__Prompt__:
Only lines that contain the word "ctrl" belong in the answer; copy them from the records below.

__Data records__:

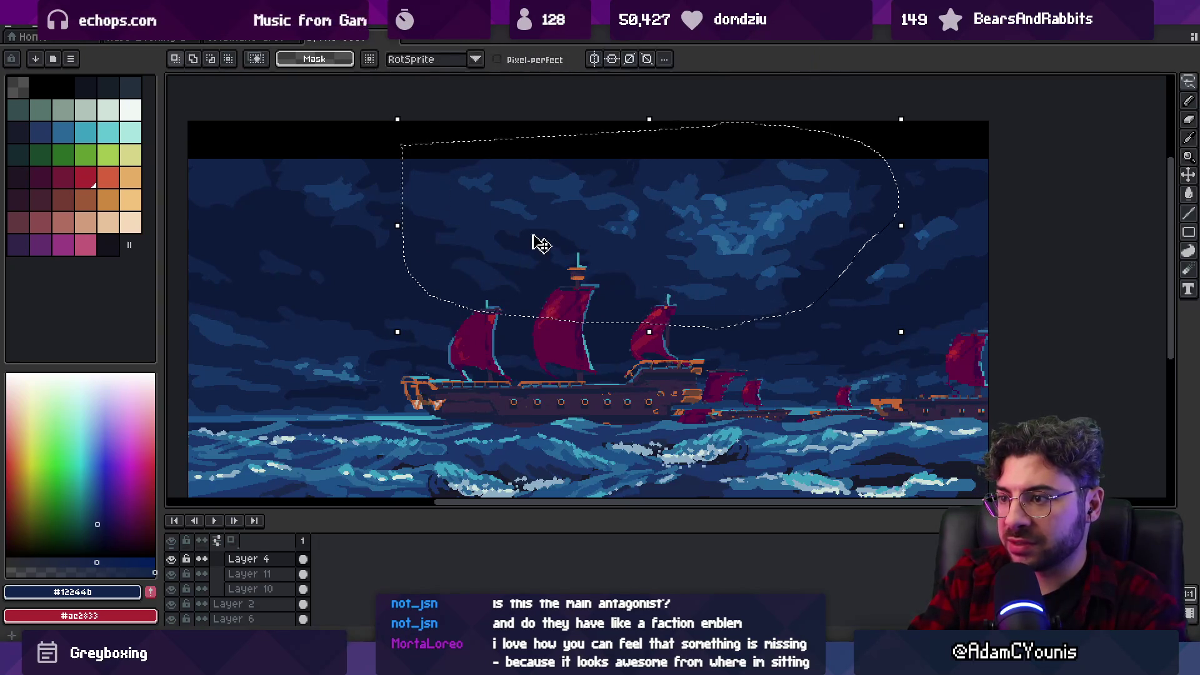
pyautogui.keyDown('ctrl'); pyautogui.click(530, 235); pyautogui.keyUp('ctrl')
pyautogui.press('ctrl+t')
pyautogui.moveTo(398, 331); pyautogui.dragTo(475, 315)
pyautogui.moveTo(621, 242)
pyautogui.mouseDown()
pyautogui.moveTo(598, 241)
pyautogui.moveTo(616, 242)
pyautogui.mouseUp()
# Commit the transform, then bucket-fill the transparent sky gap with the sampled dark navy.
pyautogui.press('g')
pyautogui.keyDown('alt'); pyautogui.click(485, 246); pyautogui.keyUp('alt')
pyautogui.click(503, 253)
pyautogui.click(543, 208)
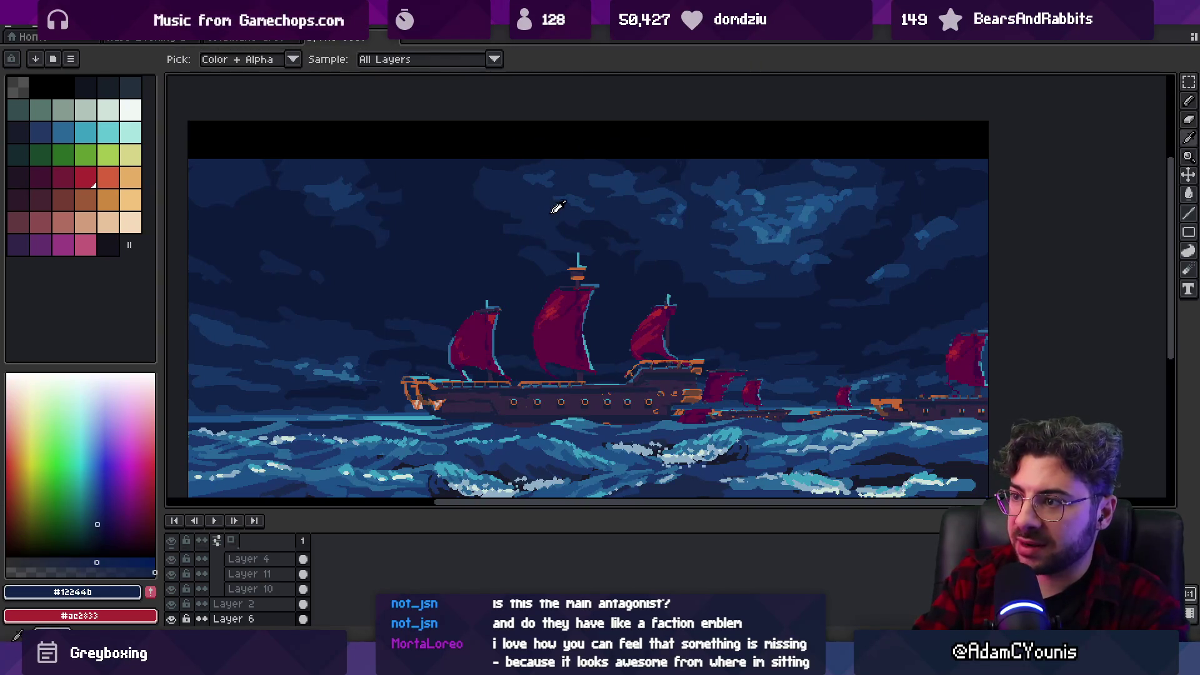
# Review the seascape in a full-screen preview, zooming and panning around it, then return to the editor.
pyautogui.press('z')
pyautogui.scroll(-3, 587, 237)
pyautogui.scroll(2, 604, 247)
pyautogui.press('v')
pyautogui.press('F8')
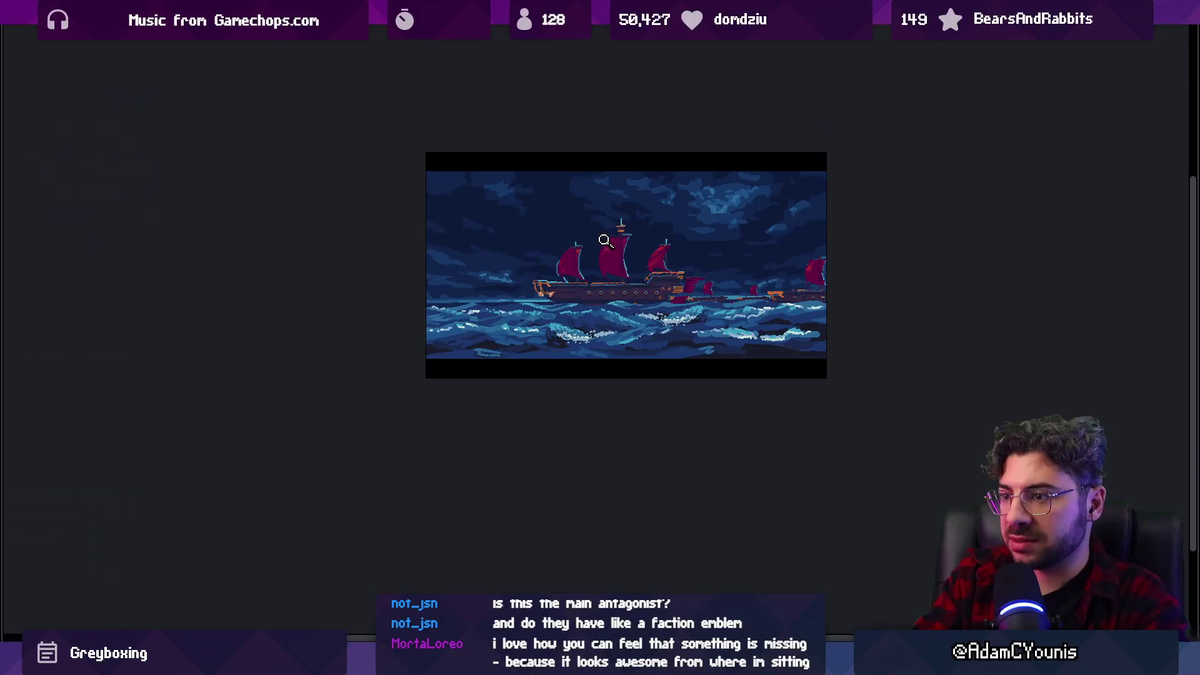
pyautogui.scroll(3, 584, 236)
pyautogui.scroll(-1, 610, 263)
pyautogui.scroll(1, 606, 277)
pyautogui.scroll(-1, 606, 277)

__Solved exercise__:
pyautogui.keyDown('ctrl'); pyautogui.click(530, 235); pyautogui.keyUp('ctrl')
pyautogui.press('ctrl+t')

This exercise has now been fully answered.